TEXTE DE LA PAGE:
————
Comment s’est faite votre entrée en musique ? À quel moment avez-vous ressenti l’envie d’en faire ?
J’ai commencé la batterie quand j’étais ado. Un copain faisait des reprises des Cure à la guitare, il y avait une paire de baguette et je l’accompagnais en tapant sur des bouts de plastique, sur des casseroles ou des tupperwares. J’ai commencé à apprendre le rythme de cette manière et j’ai touché une batterie beaucoup plus tard. On a commencé à monter un groupe et ça a fait effet boule de neige, on a fait d’autres projets.
Vous avez donc appris la batterie en autodidacte.
Oui, j’ai appris en autodidacte puis j’ai fait une école de batterie où j’ai approfondi un peu plus la pratique de la batterie. Ensuite est venue l’envie de composer de mon côté avec les ordinateurs.
————
EXTRAIT DE DONNÉES:
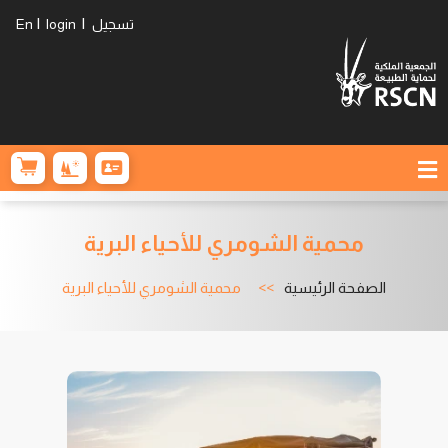
|
|
تسجيل
login
En
محمية الشومري للأحياء البرية
الصفحة الرئيسية
محمية الشومري للأحياء البرية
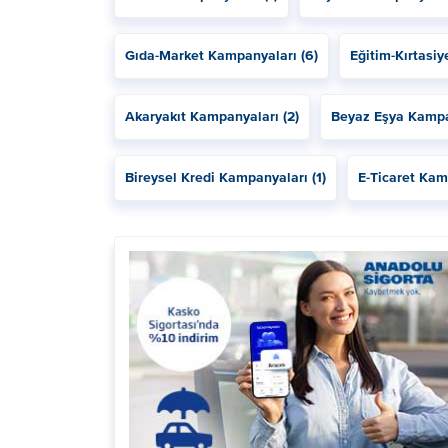
Gıda-Market Kampanyaları (6)
Eğitim-Kırtasi
Akaryakıt Kampanyaları (2)
Beyaz Eşya Kampa
Bireysel Kredi Kampanyaları (1)
E-Ticaret Kam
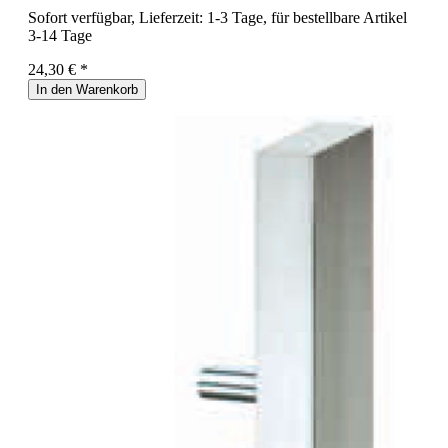
Sofort verfügbar, Lieferzeit: 1-3 Tage, für bestellbare Artikel
3-14 Tage
24,30 € *
In den Warenkorb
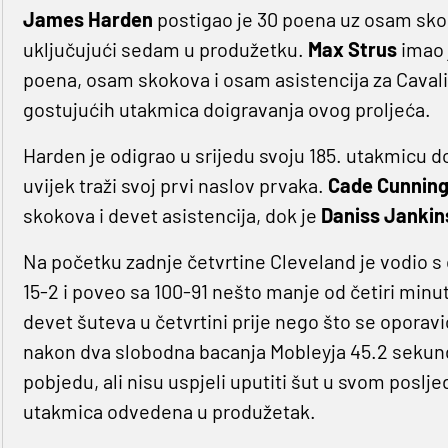
James Harden
postigao je 30 poena uz osam skok
uključujući sedam u produžetku.
Max Strus
imao 
poena, osam skokova i osam asistencija za Cavalie
gostujućih utakmica doigravanja ovog proljeća.
Harden je odigrao u srijedu svoju 185. utakmicu do
uvijek traži svoj prvi naslov prvaka.
Cade Cunnin
skokova i devet asistencija, dok je
Daniss Janki
Na početku zadnje četvrtine Cleveland je vodio s č
15-2 i poveo sa 100-91 nešto manje od četiri minut
devet šuteva u četvrtini prije nego što se oporavio
nakon dva slobodna bacanja Mobleyja 45.2 sekunde p
pobjedu, ali nisu uspjeli uputiti šut u svom posl
utakmica odvedena u produžetak.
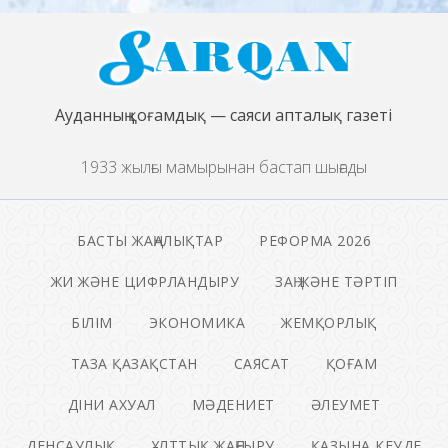
Ауданның қоғамдық — саяси апталық газеті
1933 жылғы мамырынан бастап шығады
БАСТЫ ЖАҢАЛЫҚТАР
РЕФОРМА 2026
ЖИ ЖӘНЕ ЦИФРЛАНДЫРУ
ЗАҢ ЖӘНЕ ТӘРТІП
БІЛІМ
ЭКОНОМИКА
ЖЕМҚОРЛЫҚ
ТАЗА ҚАЗАҚСТАН
САЯСАТ
ҚОҒАМ
ДІНИ АХУАЛ
МӘДЕНИЕТ
ӘЛЕУМЕТ
ДЕНСАУЛЫҚ
ҰЛТТЫҚ ЖАҢҒЫРУ
ҚАЗЫНА КЕУДЕ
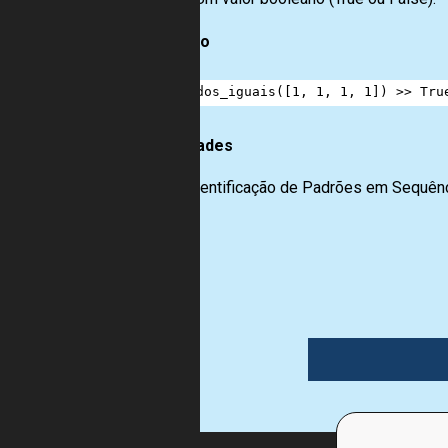
Exemplo
1
todos_iguais
([
1
, 
1
, 
1
, 
1
]) 
>>
Tru
Habilidades
Identificação de Padrões em Sequên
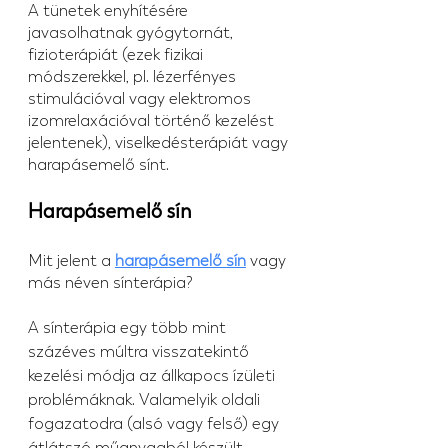
A tünetek enyhítésére 
javasolhatnak gyógytornát, 
fizioterápiát (ezek fizikai 
módszerekkel, pl. lézerfényes 
stimulációval vagy elektromos 
izomrelaxációval történő kezelést 
jelentenek), viselkedésterápiát vagy 
harapásemelő sínt.
Harapásemelő sín
Mit jelent a 
harapásemelő sín
 vagy 
más néven sínterápia?
A sínterápia egy több mint 
százéves múltra visszatekintő 
kezelési módja az állkapocs ízületi 
problémáknak. Valamelyik oldali 
fogazatodra (alsó vagy felső) egy 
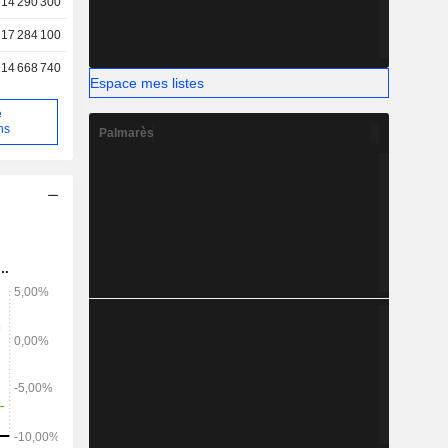
14 290 300
17 284 100
14 668 740
Espace mes listes
e
ns
Palmarès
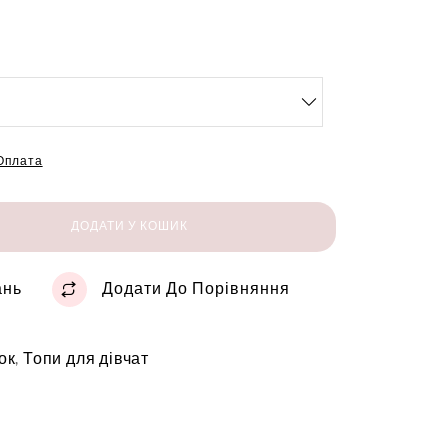
 Оплата
ДОДАТИ У КОШИК
ань
Додати До Порівняння
ок
,
Топи для дівчат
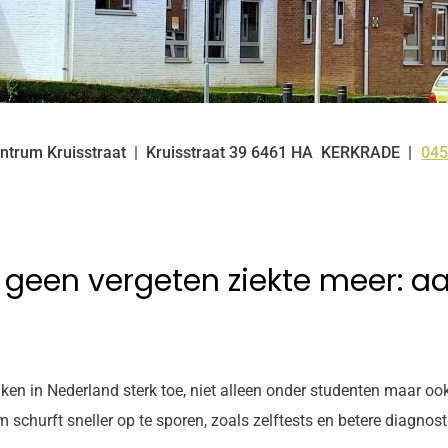
ntrum Kruisstraat
Kruisstraat
39
6461 HA
KERKRADE
045
Tel
 geen vergeten ziekte meer: aa
ken in Nederland sterk toe, niet alleen onder studenten maar o
churft sneller op te sporen, zoals zelftests en betere diagnost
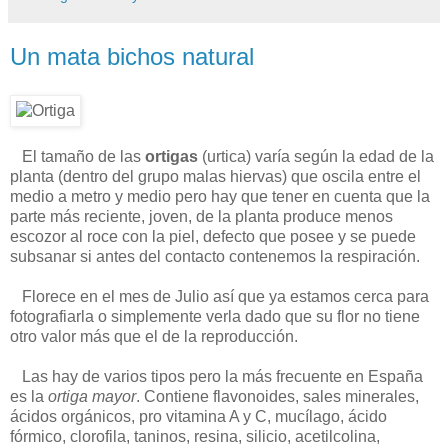
Un mata bichos natural
El tamaño de las
ortigas
(urtica) varía según la edad de la
planta (dentro del grupo malas hiervas) que oscila entre el
medio a metro y medio pero hay que tener en cuenta que la
parte más reciente, joven, de la planta produce menos
escozor al roce con la piel, defecto que posee y se puede
subsanar si antes del contacto contenemos la respiración.
Florece en el mes de Julio así que ya estamos cerca para
fotografiarla o simplemente verla dado que su flor no tiene
otro valor más que el de la reproducción.
Las hay de varios tipos pero la más frecuente en España
es la
ortiga mayor
. Contiene flavonoides, sales minerales,
ácidos orgánicos, pro vitamina A y C, mucílago, ácido
fórmico, clorofila, taninos, resina, silicio, acetilcolina,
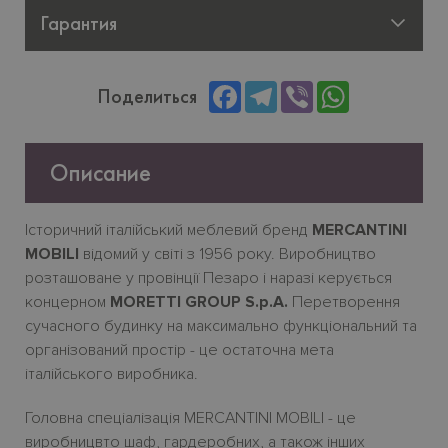
Гарантия
Facebook
Telegram
Viber
WhatsApp
Поделиться
Описание
Історичний італійський меблевий бренд
MERCANTINI
MOBILI
відомий у світі з 1956 року. Виробництво
розташоване у провінції Пезаро і наразі керується
концерном
MORETTI GROUP S.p.A.
Перетворення
сучасного будинку на максимально функціональний та
організований простір - це остаточна мета
італійського виробника.
Головна спеціалізація MERCANTINI MOBILI - це
виробницвто шаф, гардеробних, а також інших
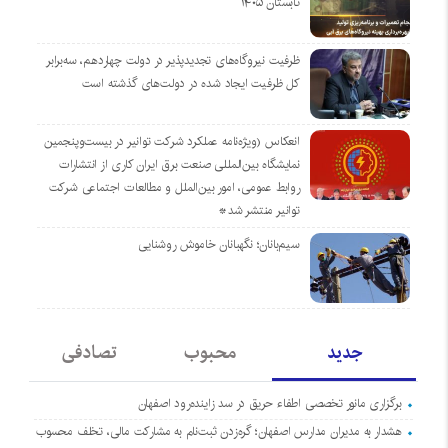
تابستان ۱۴۰۵
ظرفیت نیروگاه‌های تجدیدپذیر در دولت چهاردهم، سه‌برابر
کل ظرفیت ایجاد شده در دولت‌های گذشته است
انعکاس (ویژه‌نامه عملکرد شرکت توانیر در بیست‌وپنجمین
نمایشگاه بین‌المللی صنعت برق ایران کاری از انتشارات
روابط عمومی، امور بین‌الملل و مطالعات اجتماعی شرکت
توانیر منتشر شد*
سیم‌بانان؛ نگهبانان خاموش روشنایی
جدید
محبوب
تصادفی
برگزاری مانور تخصصی اطفاء حریق در سد زاینده‌رود اصفهان
هشدار به مدیران مدارس اصفهان؛ گره‌زدن ثبت‌نام به مشارکت مالی، تخلف محسوب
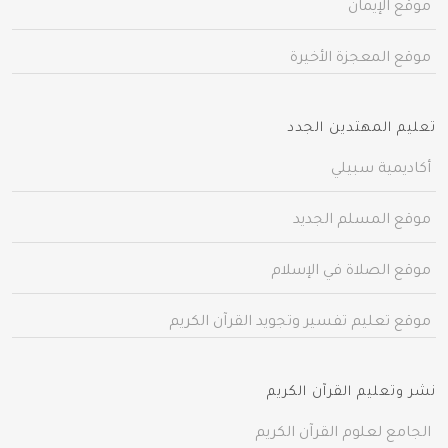
موقع الإيمان
موقع المعجزة الأخيرة
تعليم المهتدين الجدد
أكاديمية سبيلي
موقع المسلم الجديد
موقع الصلاة في الإسلام
موقع تعليم تفسير وتجويد القرآن الكريم
نشر وتعليم القرآن الكريم
الجامع لعلوم القرآن الكريم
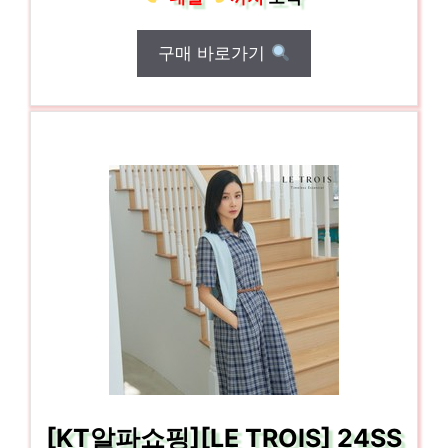
구매 바로가기
[KT알파쇼핑][LE TROIS] 24SS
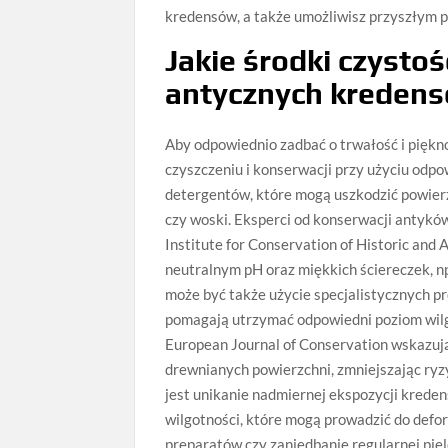
kredensów, a także umożliwisz przyszłym p
Jakie środki czystoś
antycznych kreden
Aby odpowiednio zadbać o trwałość i piękn
czyszczeniu i konserwacji przy użyciu odp
detergentów, które mogą uszkodzić powierz
czy woski. Eksperci od konserwacji antyków
Institute for Conservation of Historic and
neutralnym pH oraz miękkich ściereczek, n
może być także użycie specjalistycznych 
pomagają utrzymać odpowiedni poziom wilg
European Journal of Conservation wskazują
drewnianych powierzchni, zmniejszając ry
jest unikanie nadmiernej ekspozycji kred
wilgotności, które mogą prowadzić do defo
preparatów czy zaniedbanie regularnej pie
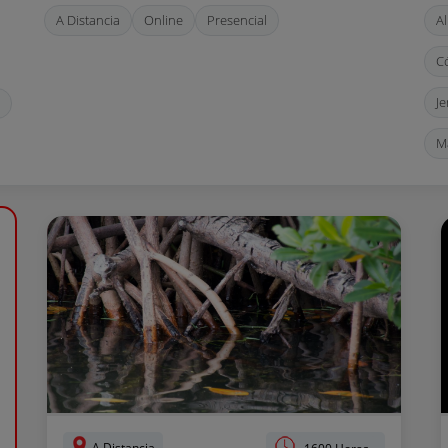
A Distancia
Online
Presencial
A
C
Je
M
V
A Distancia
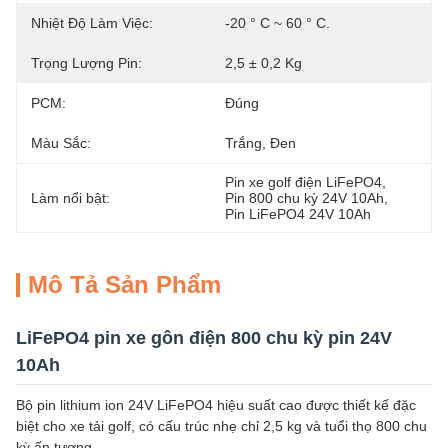
Nhiệt Độ Làm Việc:
-20 ° C ~ 60 ° C.
Trọng Lượng Pin:
2,5 ± 0,2 Kg
PCM:
Đúng
Màu Sắc:
Trắng, Đen
Pin xe golf điện LiFePO4
, 
Làm nổi bật:
Pin 800 chu kỳ 24V 10Ah
, 
Pin LiFePO4 24V 10Ah
Mô Tả Sản Phẩm
LiFePO4 pin xe gôn điện 800 chu kỳ pin 24V
10Ah
Bộ pin lithium ion 24V LiFePO4 hiệu suất cao được thiết kế đặc
biệt cho xe tải golf, có cấu trúc nhẹ chỉ 2,5 kg và tuổi thọ 800 chu
kỳ ấn tượng.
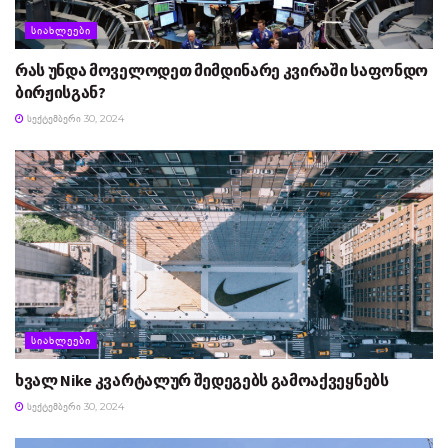
ᲡᲘᲐᲮᲚᲔᲔᲑᲘ
რას უნდა მოველოდეთ მიმდინარე კვირაში საფონდო
ბირჟისგან?
ᲡᲔᲥᲢᲔᲛᲑᲔᲠᲘ 30, 2024
ᲡᲘᲐᲮᲚᲔᲔᲑᲘ
ხვალ Nike კვარტალურ შედეგებს გამოაქვეყნებს
ᲡᲔᲥᲢᲔᲛᲑᲔᲠᲘ 30, 2024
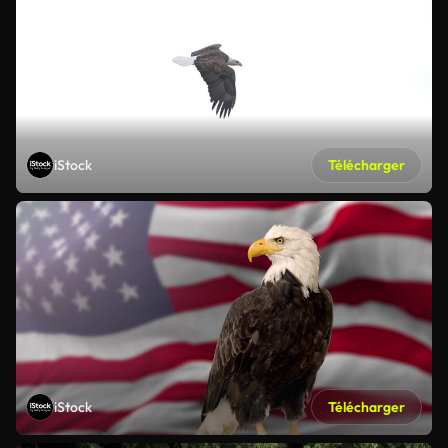
iStock
Télécharger
iStock
Télécharger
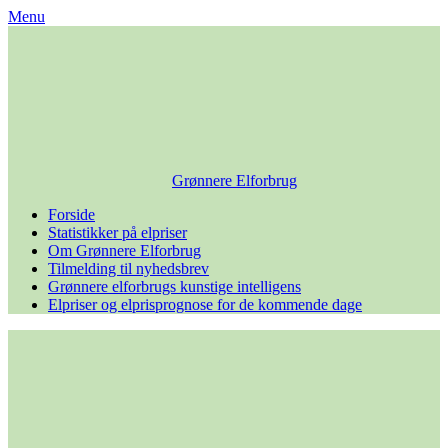
Skip
Menu
to
content
Grønnere Elforbrug
Forside
Statistikker på elpriser
Om Grønnere Elforbrug
Tilmelding til nyhedsbrev
Grønnere elforbrugs kunstige intelligens
Elpriser og elprisprognose for de kommende dage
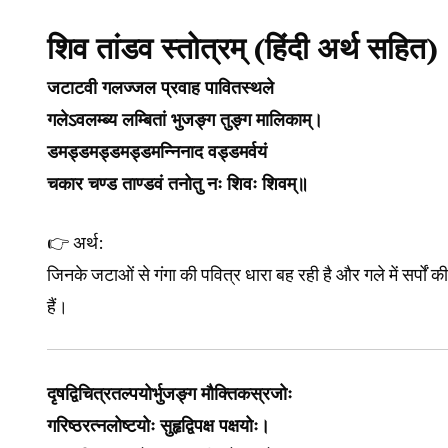
शिव तांडव स्तोत्रम् (हिंदी अर्थ सहित)
जटाटवी गलज्जल प्रवाह पावितस्थले
गलेऽवलम्ब्य लम्बितां भुजङ्ग तुङ्ग मालिकाम्।
डमड्डमड्डमड्डमन्निनाद वड्डमर्वयं
चकार चण्ड ताण्डवं तनोतु नः शिवः शिवम्॥
👉 अर्थ:
जिनके जटाओं से गंगा की पवित्र धारा बह रही है और गले में सर्पों
हैं।
दृषद्विचित्रतल्पयोर्भुजङ्ग मौक्तिकस्रजोः
गरिष्ठरत्नलोष्टयोः सुहृद्विपक्ष पक्षयोः।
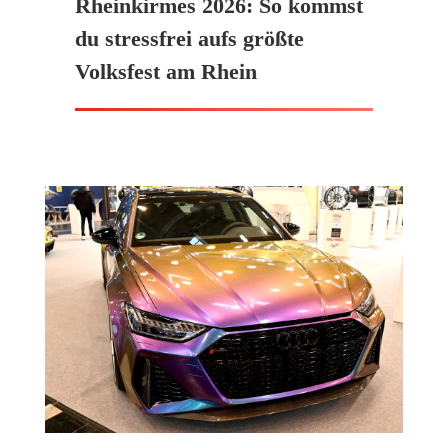
Rheinkirmes 2026: So kommst
du stressfrei aufs größte
Volksfest am Rhein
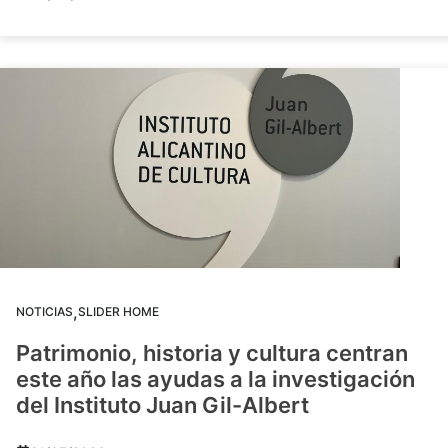
,
NOTICIAS
SLIDER HOME
Patrimonio, historia y cultura centran
este año las ayudas a la investigación
del Instituto Juan Gil-Albert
————
VOLETS DE L'EXERCICE:
1: D'après l'entretien sur l'apprentissage de la batterie, répondez aux questions suivantes :
(a) De quel groupe le copain jouait-il des reprises à la guitare ?
(b) Sur quels objets la personne interrogée tapait-elle pour l'accompagner ?
(c) Quelle envie est venue après l'école de batterie ?
2: Restituez le passage de l'entretien qui commence à "J’ai commencé la" et se termine à "fait d’autres projets.".
Les enregistrements n'entrent pas en ligne de compte dans cet exercice.

RÉPONSES NUMÉROTÉES:
1:
(a) Les Cure.
(b) Sur des bouts de plastique, des casseroles et des tupperwares.
(c) L'envie de composer de son côté avec les ordinateurs.

2:
J’ai commencé la batterie quand j’étais ado. Un copain faisait des reprises des Cure à la guitare, il y avait une paire de baguette et je l’accompagnais en tapant sur des bouts de plastique, sur des casseroles ou des tupperwares. J’ai commencé à apprendre le rythme de cette manière et j’ai touché une batterie beaucoup plus tard. On a commencé à monter un groupe et ça a fait effet boule de neige, on a fait d’autres projets.